*What is needed*.
Quote the passage on fashion postcards below word for word, from "But if we look" to "a few days.".

*Source document*.
————————

Also, the genre has run out of ideas. People speak of a golden age of fashion
photography that lasted from 1920 to the 1950s, which was a long time ago now.
This ‘golden age’ began with technological
processes that made it possible to reproduce photographs to a high standard in
magazines. Previously they had to rely on line drawings. It coincided with the
rise of Parisian fashion houses such as Chanel, the diffusion of modernist
principles in photography and suffrage for women, which shifted the balance of
power so they were not just portrayed as elegant but having authority as well.
But if we look to the years immediately before, we discover that the most
important medium for transmitting the latest ideas about fashion was the common
postcard.
What made the postcard special was that it
was cheap, intended to be sent, and also collected. Typical messages on the
backs of these postcards from the first two decades of the twentieth century
are: “What do you think of this?” (meaning the costume) or: “Here’s another for
you”, meaning the recipient – inevitably a young woman - collected fashion
postcards. With the popularity of postcards, studios were pumping them out so
someone in Paris could send a postcard to someone in London, who got that
season’s fashion tips hot off the press. If her mother was relying on Tatler for fashion advice, she might
have to wait weeks for what her daughter received in a few days.

————————

*Data provided*.
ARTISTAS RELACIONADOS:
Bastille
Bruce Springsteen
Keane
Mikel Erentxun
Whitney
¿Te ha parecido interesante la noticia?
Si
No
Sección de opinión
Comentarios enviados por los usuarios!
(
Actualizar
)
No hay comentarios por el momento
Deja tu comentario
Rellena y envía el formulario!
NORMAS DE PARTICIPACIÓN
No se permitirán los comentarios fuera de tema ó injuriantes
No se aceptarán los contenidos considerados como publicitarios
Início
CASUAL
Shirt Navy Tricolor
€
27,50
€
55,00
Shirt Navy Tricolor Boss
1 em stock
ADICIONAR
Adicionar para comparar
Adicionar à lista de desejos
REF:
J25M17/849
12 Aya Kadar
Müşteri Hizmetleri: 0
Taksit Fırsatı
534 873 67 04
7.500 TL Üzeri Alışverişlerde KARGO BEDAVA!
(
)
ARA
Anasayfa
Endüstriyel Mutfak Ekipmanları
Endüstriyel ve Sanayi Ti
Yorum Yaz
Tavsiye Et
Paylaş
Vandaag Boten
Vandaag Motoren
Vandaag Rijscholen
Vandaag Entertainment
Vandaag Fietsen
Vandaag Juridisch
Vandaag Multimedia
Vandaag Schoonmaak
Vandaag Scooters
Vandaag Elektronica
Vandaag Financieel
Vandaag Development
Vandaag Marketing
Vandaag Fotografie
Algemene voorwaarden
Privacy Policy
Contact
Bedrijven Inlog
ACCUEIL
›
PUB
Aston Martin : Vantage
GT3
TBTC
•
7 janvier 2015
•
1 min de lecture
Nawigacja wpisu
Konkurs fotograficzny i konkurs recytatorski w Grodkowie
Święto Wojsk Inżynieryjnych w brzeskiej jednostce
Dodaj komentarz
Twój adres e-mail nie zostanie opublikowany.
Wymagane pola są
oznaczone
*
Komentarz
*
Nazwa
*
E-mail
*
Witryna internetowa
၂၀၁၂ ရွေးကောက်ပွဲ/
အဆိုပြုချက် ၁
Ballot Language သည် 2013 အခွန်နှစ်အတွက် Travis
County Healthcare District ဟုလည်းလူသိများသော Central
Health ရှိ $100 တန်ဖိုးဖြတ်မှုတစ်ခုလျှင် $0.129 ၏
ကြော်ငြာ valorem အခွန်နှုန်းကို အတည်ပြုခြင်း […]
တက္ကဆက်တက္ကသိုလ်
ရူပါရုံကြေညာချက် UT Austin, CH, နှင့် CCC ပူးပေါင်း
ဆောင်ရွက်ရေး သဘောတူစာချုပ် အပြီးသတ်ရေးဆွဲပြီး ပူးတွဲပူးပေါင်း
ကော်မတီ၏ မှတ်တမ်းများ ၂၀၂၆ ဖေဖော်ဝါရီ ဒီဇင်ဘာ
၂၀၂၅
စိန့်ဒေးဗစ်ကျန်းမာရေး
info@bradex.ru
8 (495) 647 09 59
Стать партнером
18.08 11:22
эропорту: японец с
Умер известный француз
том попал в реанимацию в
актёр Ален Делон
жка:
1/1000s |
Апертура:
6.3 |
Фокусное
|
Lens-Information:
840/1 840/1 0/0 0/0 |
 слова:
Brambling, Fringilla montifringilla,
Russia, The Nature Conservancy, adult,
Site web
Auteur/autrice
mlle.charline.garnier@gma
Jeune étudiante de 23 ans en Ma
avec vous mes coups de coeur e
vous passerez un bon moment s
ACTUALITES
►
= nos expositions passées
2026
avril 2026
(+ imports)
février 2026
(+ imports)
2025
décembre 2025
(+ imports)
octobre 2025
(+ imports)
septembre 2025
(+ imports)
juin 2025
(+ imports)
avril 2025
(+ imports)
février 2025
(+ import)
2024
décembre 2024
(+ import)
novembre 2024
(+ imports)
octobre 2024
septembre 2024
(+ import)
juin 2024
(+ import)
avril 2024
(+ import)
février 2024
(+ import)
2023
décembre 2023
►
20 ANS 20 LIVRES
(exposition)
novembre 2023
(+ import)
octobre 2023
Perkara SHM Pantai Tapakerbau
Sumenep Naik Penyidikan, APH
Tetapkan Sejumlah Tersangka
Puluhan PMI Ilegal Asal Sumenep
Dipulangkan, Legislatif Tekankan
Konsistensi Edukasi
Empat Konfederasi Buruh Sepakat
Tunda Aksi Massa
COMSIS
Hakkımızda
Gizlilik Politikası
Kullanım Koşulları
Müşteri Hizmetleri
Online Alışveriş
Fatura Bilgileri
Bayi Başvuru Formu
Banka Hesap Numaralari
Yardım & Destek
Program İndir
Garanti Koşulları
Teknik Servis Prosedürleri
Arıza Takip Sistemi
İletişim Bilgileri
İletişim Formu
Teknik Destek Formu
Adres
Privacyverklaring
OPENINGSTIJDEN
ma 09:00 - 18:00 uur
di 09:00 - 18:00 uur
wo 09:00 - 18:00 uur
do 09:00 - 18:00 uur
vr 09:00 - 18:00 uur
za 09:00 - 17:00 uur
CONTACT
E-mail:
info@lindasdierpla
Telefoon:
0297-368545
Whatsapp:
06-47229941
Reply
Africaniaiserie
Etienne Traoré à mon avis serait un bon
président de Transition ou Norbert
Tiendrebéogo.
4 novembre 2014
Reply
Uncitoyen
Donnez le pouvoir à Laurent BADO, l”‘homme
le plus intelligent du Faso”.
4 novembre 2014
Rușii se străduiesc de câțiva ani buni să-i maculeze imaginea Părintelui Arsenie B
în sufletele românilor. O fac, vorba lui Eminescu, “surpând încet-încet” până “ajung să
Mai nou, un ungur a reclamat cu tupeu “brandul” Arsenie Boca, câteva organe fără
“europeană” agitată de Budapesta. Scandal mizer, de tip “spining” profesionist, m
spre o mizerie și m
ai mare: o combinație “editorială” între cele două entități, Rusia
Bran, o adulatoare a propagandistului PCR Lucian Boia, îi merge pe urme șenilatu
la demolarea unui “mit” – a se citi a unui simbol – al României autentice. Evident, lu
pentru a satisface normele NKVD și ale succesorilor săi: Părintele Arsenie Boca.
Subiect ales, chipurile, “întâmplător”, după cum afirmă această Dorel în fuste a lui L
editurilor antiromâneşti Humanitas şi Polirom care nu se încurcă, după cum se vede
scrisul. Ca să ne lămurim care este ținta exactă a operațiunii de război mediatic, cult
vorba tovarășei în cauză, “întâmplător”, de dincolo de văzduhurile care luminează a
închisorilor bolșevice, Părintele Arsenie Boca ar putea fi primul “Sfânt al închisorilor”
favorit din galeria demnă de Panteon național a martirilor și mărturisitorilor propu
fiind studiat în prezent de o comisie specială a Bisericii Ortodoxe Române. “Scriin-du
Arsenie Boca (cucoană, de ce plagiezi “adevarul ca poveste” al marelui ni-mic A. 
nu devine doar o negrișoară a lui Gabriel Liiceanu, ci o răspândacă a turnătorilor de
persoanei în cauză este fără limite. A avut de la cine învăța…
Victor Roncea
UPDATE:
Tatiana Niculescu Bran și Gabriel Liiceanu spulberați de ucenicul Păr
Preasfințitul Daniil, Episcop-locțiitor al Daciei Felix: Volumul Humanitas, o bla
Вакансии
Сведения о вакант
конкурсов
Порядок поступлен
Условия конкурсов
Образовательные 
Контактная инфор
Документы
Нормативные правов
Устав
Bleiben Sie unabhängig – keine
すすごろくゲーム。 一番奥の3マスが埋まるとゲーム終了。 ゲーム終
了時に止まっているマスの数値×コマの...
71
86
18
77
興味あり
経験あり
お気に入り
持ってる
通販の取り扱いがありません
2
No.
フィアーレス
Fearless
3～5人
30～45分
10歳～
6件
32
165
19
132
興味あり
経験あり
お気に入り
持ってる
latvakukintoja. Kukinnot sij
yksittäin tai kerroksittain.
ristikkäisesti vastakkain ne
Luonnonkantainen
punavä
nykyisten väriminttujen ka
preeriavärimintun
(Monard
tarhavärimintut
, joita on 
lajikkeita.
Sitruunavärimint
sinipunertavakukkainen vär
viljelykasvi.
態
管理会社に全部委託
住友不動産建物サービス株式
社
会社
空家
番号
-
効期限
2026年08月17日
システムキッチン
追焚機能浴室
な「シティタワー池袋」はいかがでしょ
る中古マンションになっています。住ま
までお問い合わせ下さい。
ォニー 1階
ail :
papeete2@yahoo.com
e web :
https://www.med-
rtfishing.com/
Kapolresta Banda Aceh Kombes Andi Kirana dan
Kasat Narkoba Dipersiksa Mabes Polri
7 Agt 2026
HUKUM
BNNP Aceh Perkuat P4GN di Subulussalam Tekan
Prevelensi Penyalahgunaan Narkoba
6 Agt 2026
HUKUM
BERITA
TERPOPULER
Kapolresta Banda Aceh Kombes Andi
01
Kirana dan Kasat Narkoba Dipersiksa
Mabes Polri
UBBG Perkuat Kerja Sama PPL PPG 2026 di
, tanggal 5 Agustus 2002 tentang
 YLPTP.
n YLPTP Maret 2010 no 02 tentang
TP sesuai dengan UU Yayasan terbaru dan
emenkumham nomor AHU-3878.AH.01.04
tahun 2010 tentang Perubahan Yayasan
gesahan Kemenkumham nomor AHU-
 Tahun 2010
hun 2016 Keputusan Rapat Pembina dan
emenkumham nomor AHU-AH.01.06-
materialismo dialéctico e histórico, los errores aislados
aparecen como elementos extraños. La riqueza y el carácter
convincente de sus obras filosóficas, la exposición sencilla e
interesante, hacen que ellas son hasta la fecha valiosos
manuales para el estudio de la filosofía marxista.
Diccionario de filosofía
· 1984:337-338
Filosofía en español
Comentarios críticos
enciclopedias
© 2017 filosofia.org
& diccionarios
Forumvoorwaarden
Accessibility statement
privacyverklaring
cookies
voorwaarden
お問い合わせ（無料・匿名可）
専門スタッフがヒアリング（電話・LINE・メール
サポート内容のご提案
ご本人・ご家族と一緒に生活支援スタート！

————————

*Task answer*.
But if we look to the years immediately before, we discover that the most
important medium for transmitting the latest ideas about fashion was the common
postcard.
What made the postcard special was that it
was cheap, intended to be sent, and also collected. Typical messages on the
backs of these postcards from the first two decades of the twentieth century
are: “What do you think of this?” (meaning the costume) or: “Here’s another for
you”, meaning the recipient – inevitably a young woman - collected fashion
postcards. With the popularity of postcards, studios were pumping them out so
someone in Paris could send a postcard to someone in London, who got that
season’s fashion tips hot off the press. If her mother was relying on Tatler for fashion advice, she might
have to wait weeks for what her daughter received in a few days.